Copy everything from "I understand that" down to "in this example.)" in the quantum computing post, swapping "database" for "collection" wherever it occurs.

DOCUMENT EXCERPT
════

Re: NANO: Amazing, isn't it?

Hal Finney (hal@rain.org)
Sun, 2 Feb 1997 17:38:46 -0800


From: Eliezer Yudkowsky <sentience@pobox.com>
> Ah. Then given 64 qb, you could search every 1000 consecutive digits of
> pi for hidden messages for the first sixteen billion billion digits of
> pi, in (of course) the same time it would take to search any 1000
> digits.

I need to learn more about how quantum computers would work, but I don't
think it is quite this easy.

I understand that there have been some algorithms proposed which speed
up search operations on a quantum computer. The main reference which
I have seen mentioned is Grover, "A fast quantum mechanical algorithm for
database search", Proceedings of STOC96. I haven't read this paper,
but I've seen it summarized as follows:

You want to search a database of N items for one of S items which
satisfies some criterion. Normal search would require about N/S checks.
(For example, there are 100 items, and 4 of them are good; you'll
have to check about 25 items before finding a good one.) Grover's
quantum algorithm does it with the square root of this many checks.
(Your computer would only have to check about 5 items using quantum
parallelism in this example.)

This is a considerable speedup but is not fully parallelized in
the naive sense. We might think of a quantum computer as one which
simultaneously checks every possibility. In that latter case it should
take just one fully-parallel check. We don't get that, but we do get
a speedup.

It's not clear a priori that the problem of searching for patterns in that
huge chunk of pi matches Grover's formulation, but even if it does then
it would take 2^32 checks (compared to 2^64 on a conventional computer)
or four billion times longer than is stated above. That's still a lot
faster than doing it without quantum parallelism, of course, but it's
not as dramatic as what was described.

Also, I think you will need a lot more than a single 64 qubit register
to execute the calculation. This register, as I understand the proposal,
is an index which specifies which block of 1000 digits in pi's expansion
to test. But the test itself is undoubtedly a complicated mathematical
program. I would expect that considerably more storage space will be
needed to represent all the intermediate values needed for the algorithm.

So, while quantum computers will be remarkable things if they can be
built, we should try to keep a sense of realism in terms of what they
will be able to do. They don't give us full access to the Everett
multiplex. Tricky algorithms can give us some speedups, but there are
many limitations at present.

Hal

════

SUPPLIED MATERIAL
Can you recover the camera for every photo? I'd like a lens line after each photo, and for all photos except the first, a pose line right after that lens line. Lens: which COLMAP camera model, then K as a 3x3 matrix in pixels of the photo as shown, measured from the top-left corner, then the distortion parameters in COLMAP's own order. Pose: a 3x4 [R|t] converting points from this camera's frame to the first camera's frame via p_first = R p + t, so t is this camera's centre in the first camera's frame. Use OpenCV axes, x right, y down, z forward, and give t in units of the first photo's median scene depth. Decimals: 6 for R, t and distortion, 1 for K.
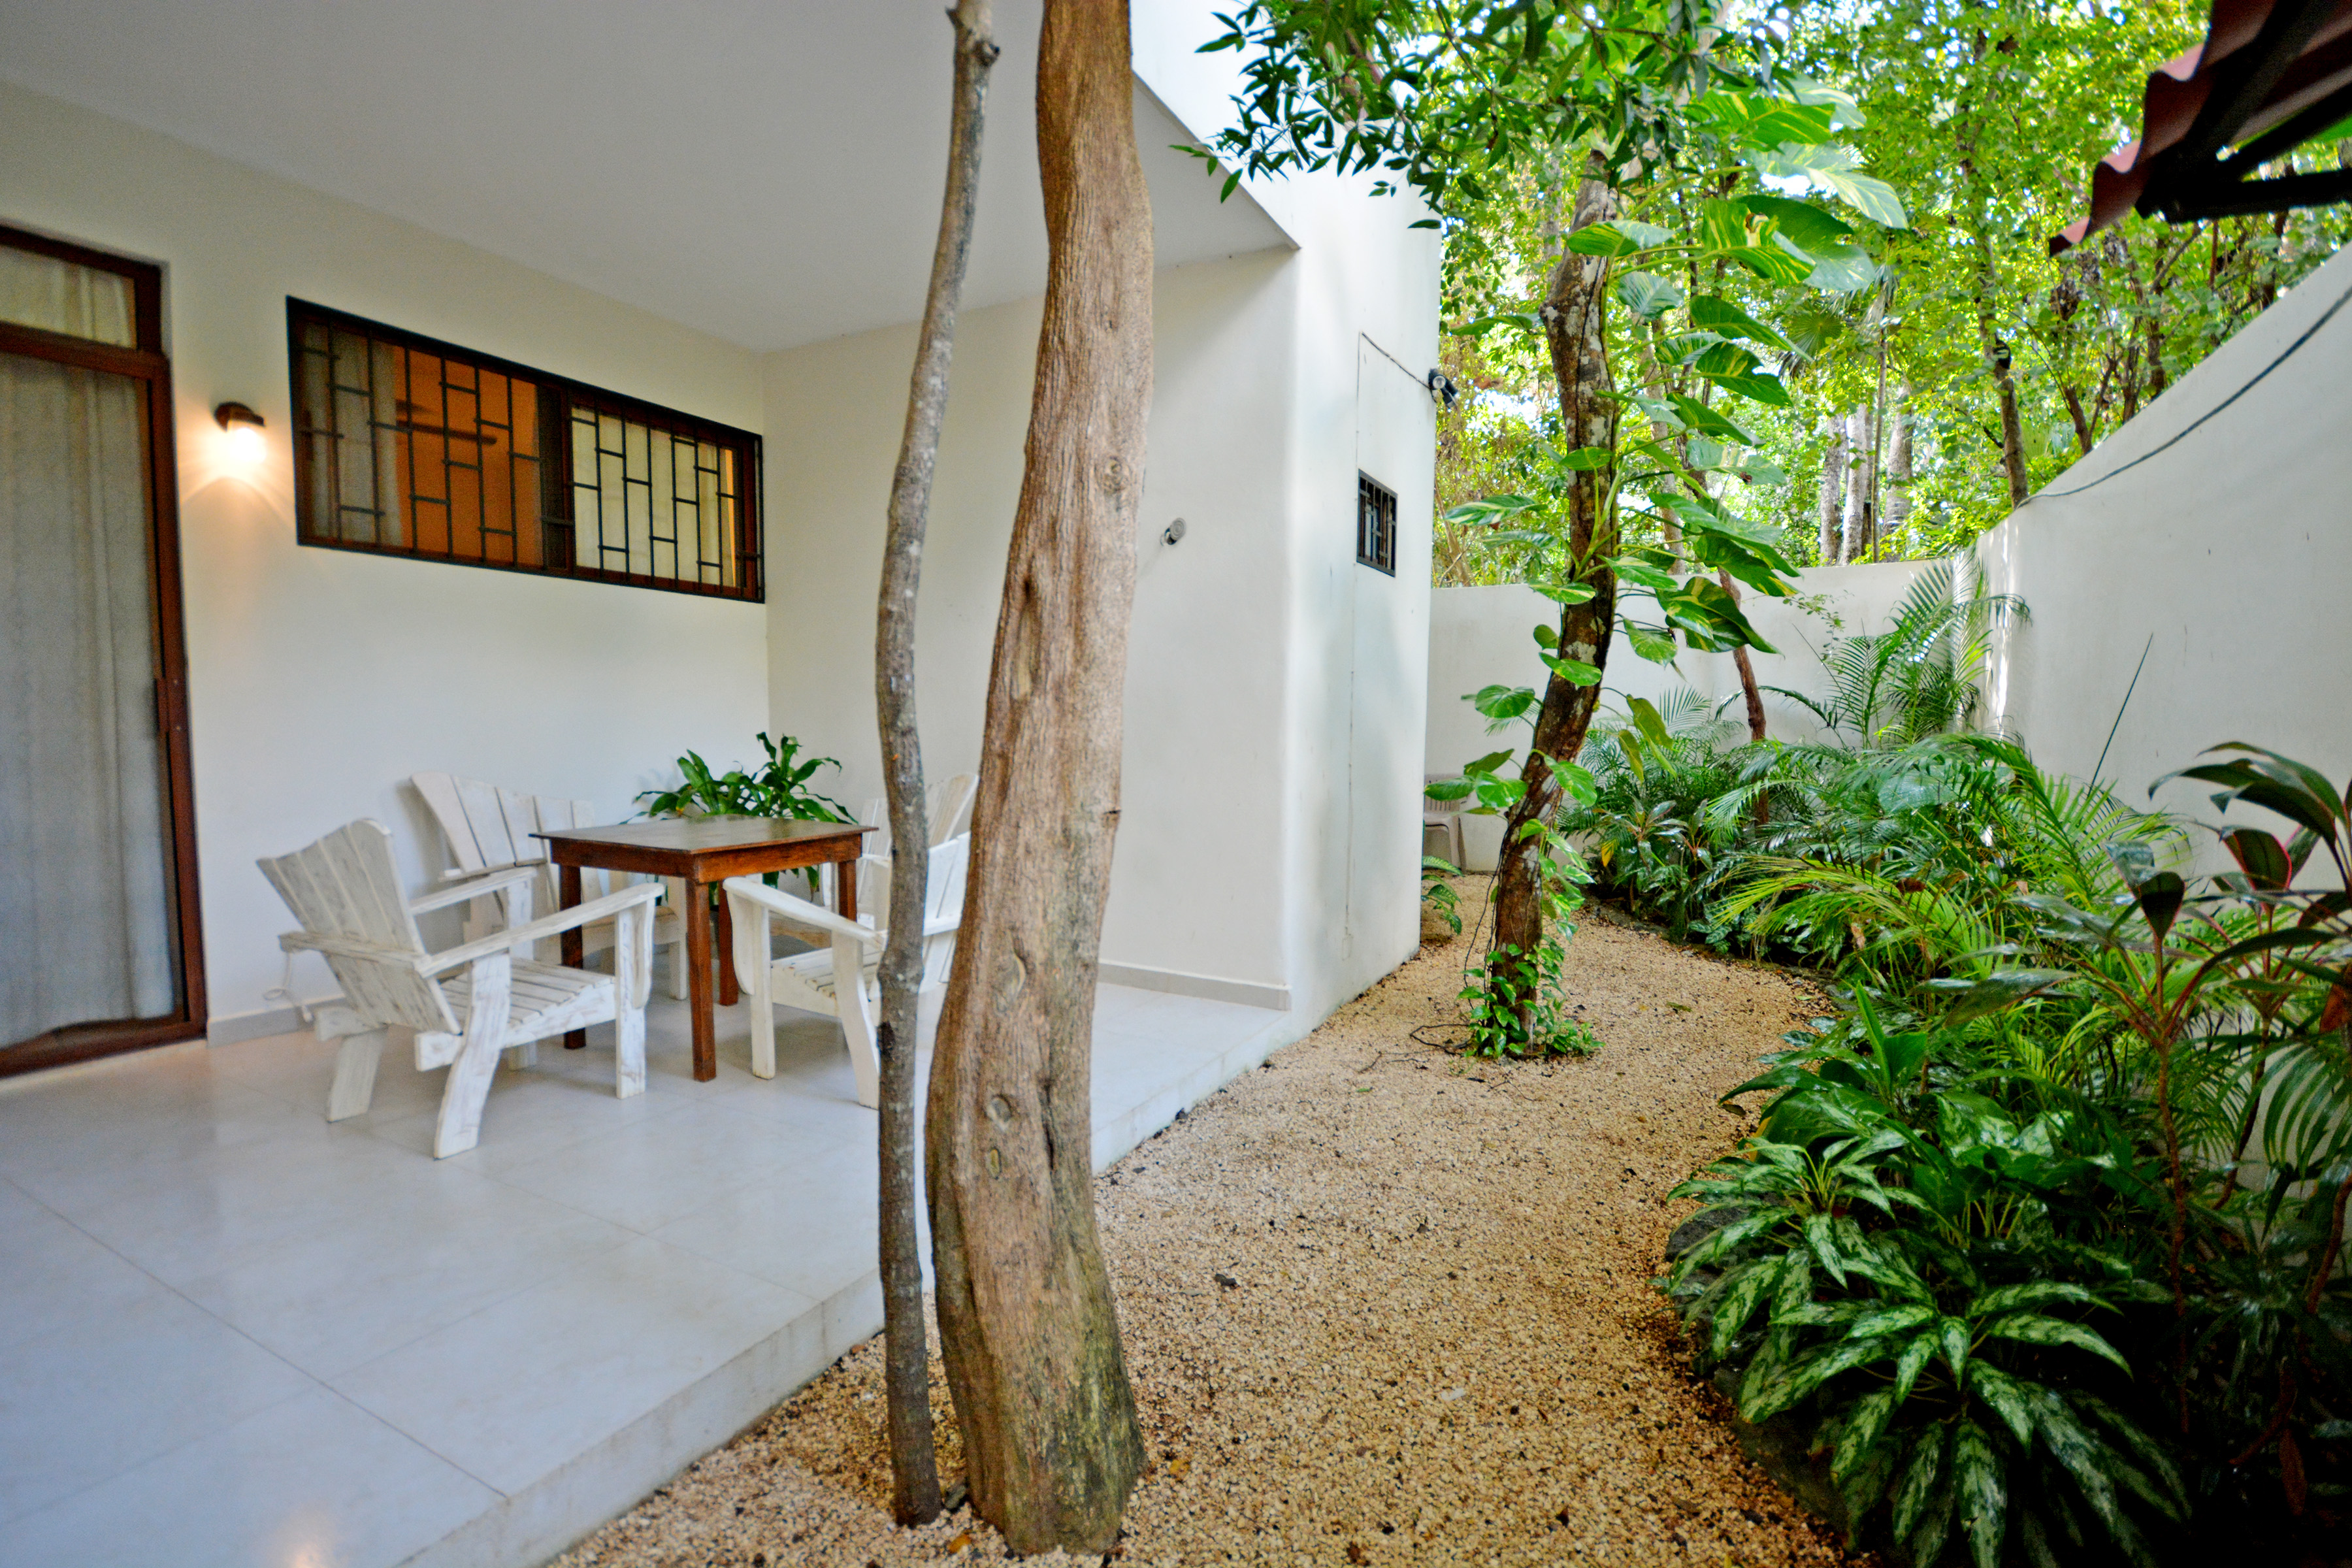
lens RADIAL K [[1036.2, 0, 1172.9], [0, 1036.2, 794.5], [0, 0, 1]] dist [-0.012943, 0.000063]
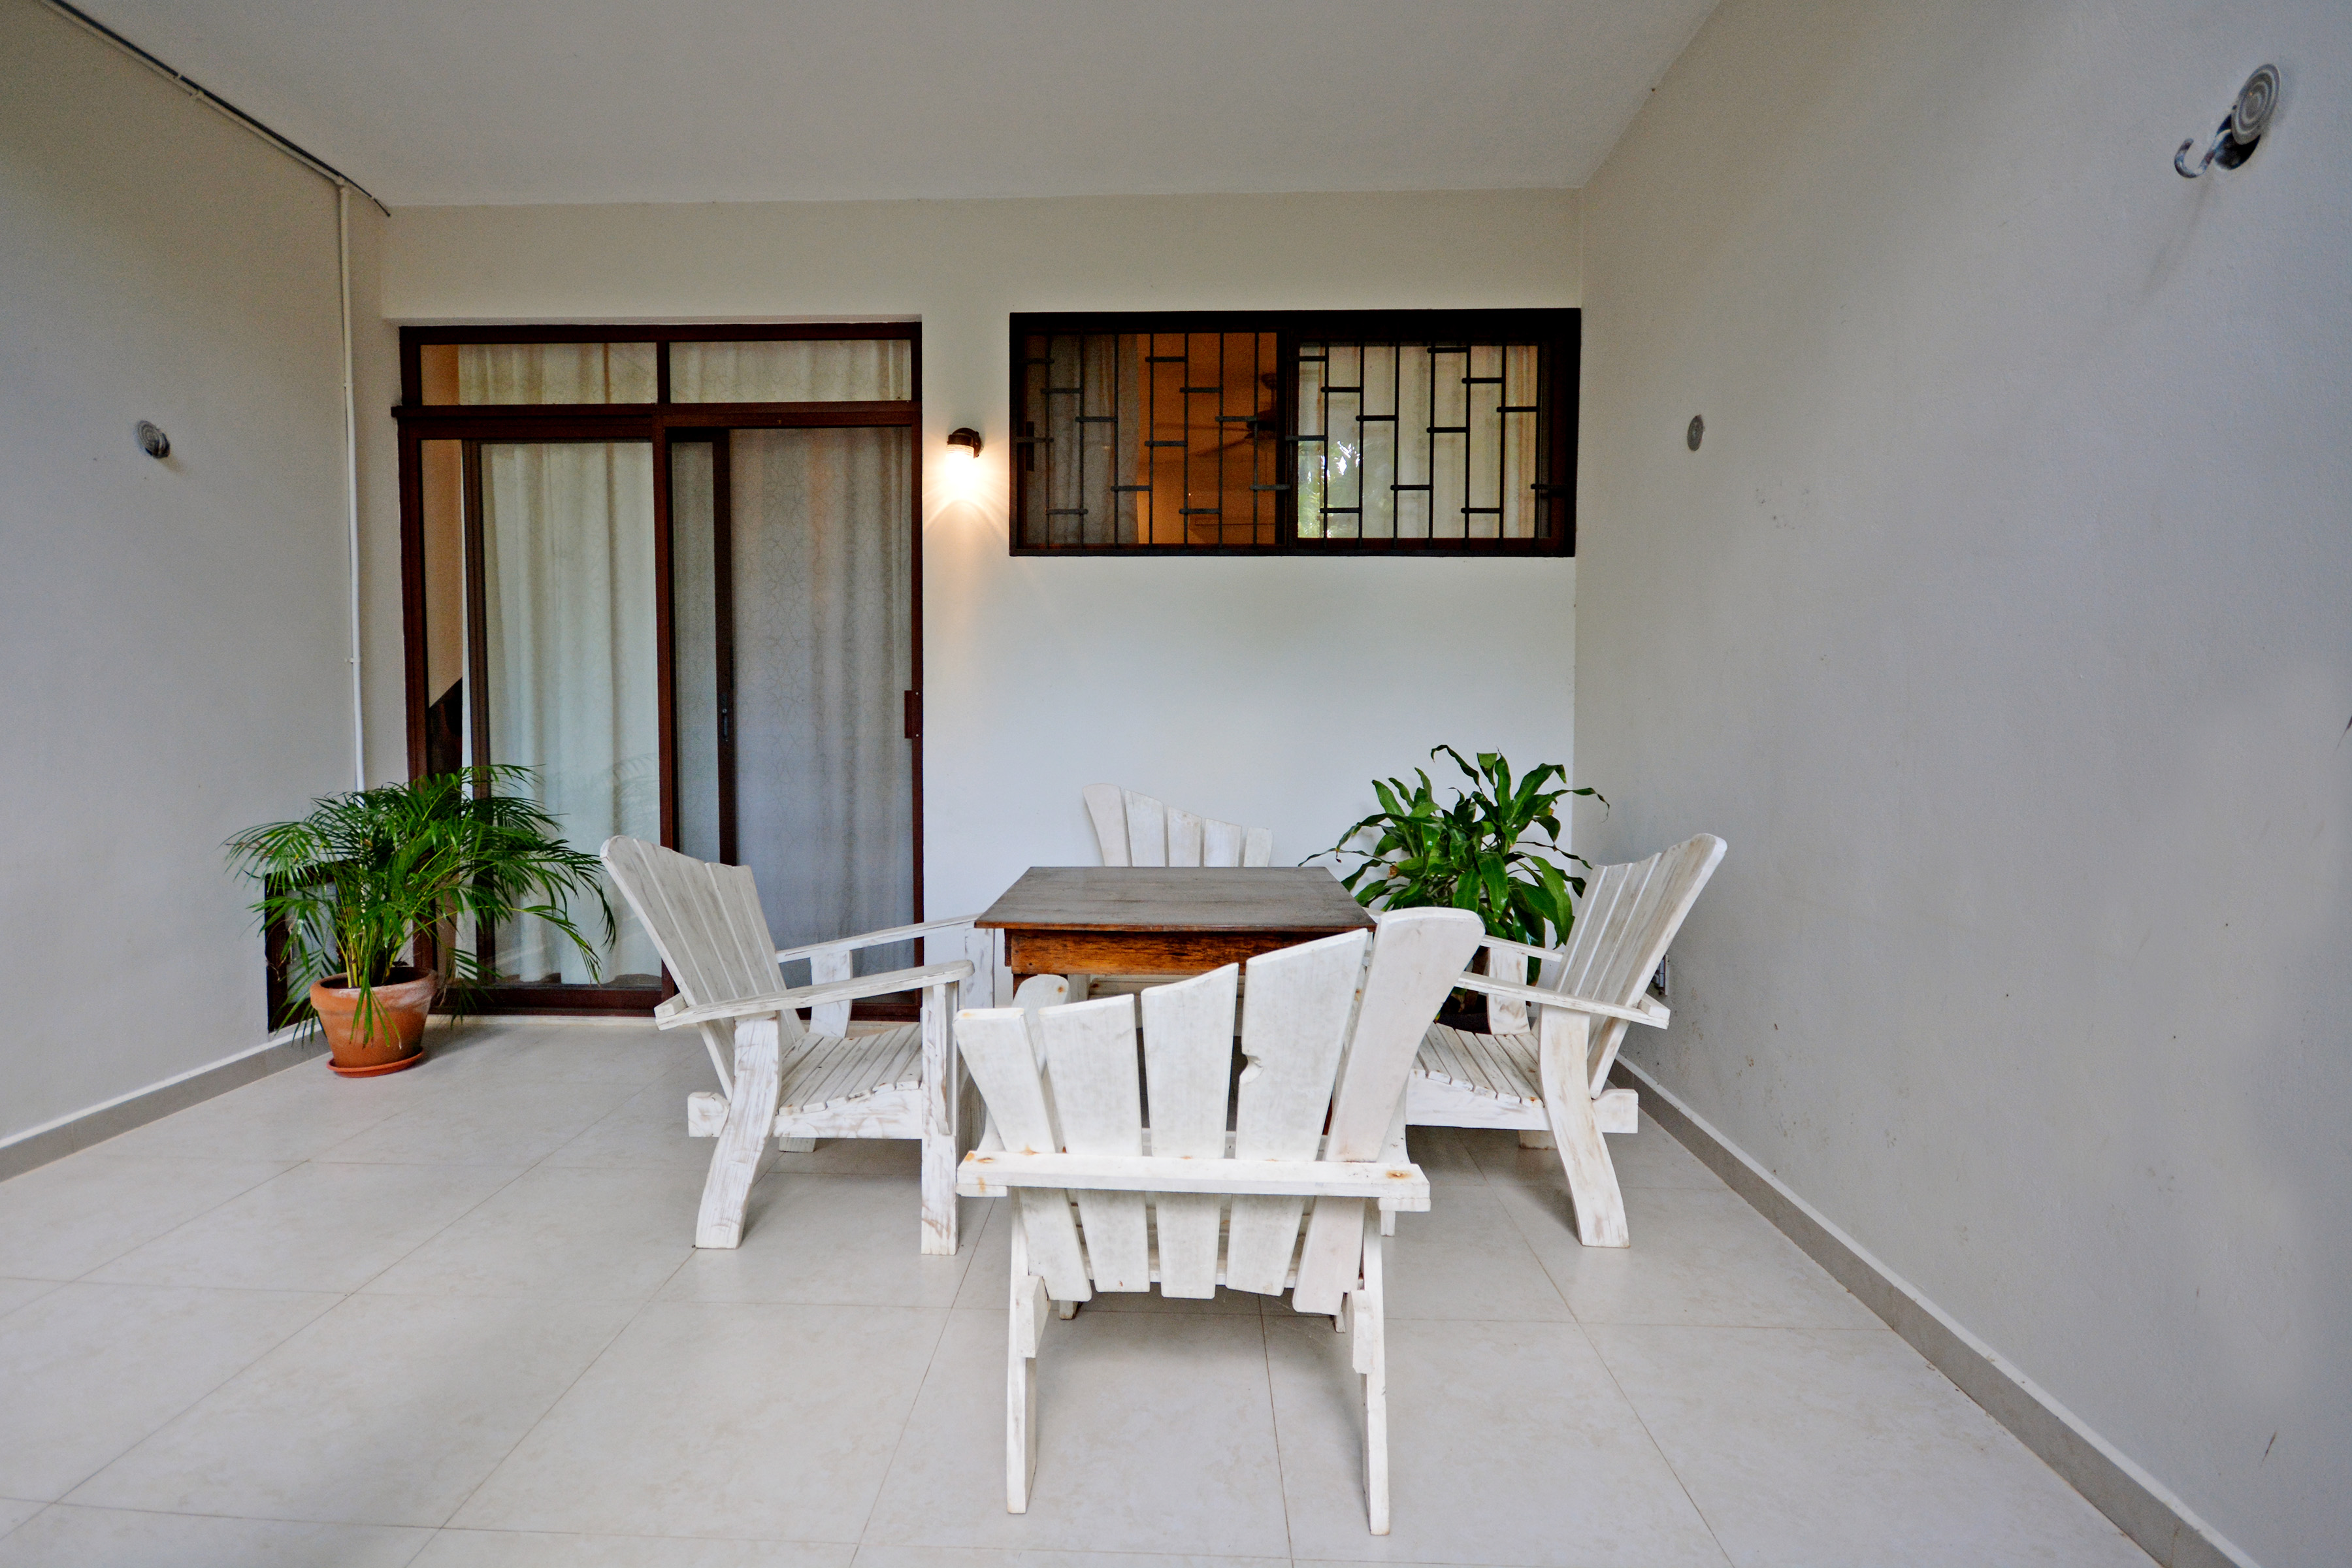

════

RESPONSE BELOW
I understand that there have been some algorithms proposed which speed
up search operations on a quantum computer. The main reference which
I have seen mentioned is Grover, "A fast quantum mechanical algorithm for
collection search", Proceedings of STOC96. I haven't read this paper,
but I've seen it summarized as follows:

You want to search a collection of N items for one of S items which
satisfies some criterion. Normal search would require about N/S checks.
(For example, there are 100 items, and 4 of them are good; you'll
have to check about 25 items before finding a good one.) Grover's
quantum algorithm does it with the square root of this many checks.
(Your computer would only have to check about 5 items using quantum
parallelism in this example.)